If we are using text processing for information retrieval, we would not want these words taking up space in our database, or taking up valuable processing time. For this, we can remove them easily, by storing a list of words that you consider to be stop words. NLTK(Natural Language Toolkit) in python has a list of stopwords stored in 16 different languages. You can find them in the nltk_data directory.To check the list of stopwords you can type the following commands in the python shell.

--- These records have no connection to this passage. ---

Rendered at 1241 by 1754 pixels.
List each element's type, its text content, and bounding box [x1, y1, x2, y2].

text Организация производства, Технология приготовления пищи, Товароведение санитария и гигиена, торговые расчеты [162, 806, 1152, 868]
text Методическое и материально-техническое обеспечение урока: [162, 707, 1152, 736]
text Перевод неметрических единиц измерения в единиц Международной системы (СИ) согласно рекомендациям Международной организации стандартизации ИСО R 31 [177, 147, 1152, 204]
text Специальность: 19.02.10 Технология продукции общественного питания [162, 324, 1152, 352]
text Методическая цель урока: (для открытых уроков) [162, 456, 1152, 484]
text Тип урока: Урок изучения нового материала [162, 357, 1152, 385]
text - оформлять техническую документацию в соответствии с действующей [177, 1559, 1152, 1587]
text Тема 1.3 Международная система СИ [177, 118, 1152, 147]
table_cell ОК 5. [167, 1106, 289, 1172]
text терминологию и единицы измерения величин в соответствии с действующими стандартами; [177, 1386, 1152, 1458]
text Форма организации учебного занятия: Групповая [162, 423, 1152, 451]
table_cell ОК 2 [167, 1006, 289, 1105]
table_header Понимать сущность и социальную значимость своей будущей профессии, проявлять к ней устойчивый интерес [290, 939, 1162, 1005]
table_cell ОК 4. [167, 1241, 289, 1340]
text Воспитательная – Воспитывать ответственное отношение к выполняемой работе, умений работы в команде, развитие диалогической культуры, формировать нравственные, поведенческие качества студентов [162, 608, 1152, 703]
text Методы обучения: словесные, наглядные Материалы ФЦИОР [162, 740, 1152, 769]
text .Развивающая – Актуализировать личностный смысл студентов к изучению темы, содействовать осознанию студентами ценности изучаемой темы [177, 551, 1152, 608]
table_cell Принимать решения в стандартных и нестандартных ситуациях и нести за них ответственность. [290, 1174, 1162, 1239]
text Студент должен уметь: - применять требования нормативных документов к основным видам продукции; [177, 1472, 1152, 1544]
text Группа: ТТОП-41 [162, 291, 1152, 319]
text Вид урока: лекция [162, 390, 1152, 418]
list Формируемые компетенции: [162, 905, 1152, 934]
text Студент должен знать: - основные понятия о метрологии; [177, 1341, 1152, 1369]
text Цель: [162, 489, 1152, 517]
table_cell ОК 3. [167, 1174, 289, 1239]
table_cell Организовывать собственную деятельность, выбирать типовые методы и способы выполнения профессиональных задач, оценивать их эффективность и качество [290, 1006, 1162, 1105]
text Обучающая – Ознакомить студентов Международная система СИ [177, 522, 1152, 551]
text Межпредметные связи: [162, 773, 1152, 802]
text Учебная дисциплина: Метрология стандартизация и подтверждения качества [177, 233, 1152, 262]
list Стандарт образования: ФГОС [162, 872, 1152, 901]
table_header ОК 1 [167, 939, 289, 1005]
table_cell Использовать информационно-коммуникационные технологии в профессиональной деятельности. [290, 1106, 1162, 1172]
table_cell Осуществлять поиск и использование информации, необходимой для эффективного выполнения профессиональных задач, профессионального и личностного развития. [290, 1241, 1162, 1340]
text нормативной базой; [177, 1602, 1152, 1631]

Note: You can even modify the list by adding words of your choice in the english .txt. file in the stopwords directory.

In [10]:
from nltk.corpus import stopwords
stopwords = stopwords.words('english')
print(stopwords)

['i', 'me', 'my', 'myself', 'we', 'our', 'ours', 'ourselves', 'you', "you're", "you've", "you'll", "you'd", 'your', 'yours', 'yourself', 'yourselves', 'he', 'him', 'his', 'himself', 'she', "she's", 'her', 'hers', 'herself', 'it', "it's", 'its', 'itself', 'they', 'them', 'their', 'theirs', 'themselves', 'what', 'which', 'who', 'whom', 'this', 'that', "that'll", 'these', 'those', 'am', 'is', 'are', 'was', 'were', 'be', 'been', 'being', 'have', 'has', 'had', 'having', 'do', 'does', 'did', 'doing', 'a', 'an', 'the', 'and', 'but', 'if', 'or', 'because', 'as', 'until', 'while', 'of', 'at', 'by', 'for', 'with', 'about', 'against', 'between', 'into', 'through', 'during', 'before', 'after', 'above', 'below', 'to', 'from', 'up', 'down', 'in', 'out', 'on', 'off', 'over', 'under', 'again', 'further', 'then', 'once', 'here', 'there', 'when', 'where', 'why', 'how', 'all', 'any', 'both', 'each', 'few', 'more', 'most', 'other', 'some', 'such', 'no', 'nor', 'not', 'only', 'own', 'same', 'so', 'than', '

In [11]:
tokens = [token for token in tokens if token.lower() not in stopwords]

In [12]:
freq_dist = FreqDist(tokens)
top_20 = freq_dist.most_common(20)

x  = [i[0] for i in top_20]
y  = [i[1] for i in top_20]
data = [go.Bar(
            x=x,
            y=y)]
layout = go.Layout(
    title='Frequency distribution',
)
fig = go.Figure(data=data, layout=layout)

iplot(fig)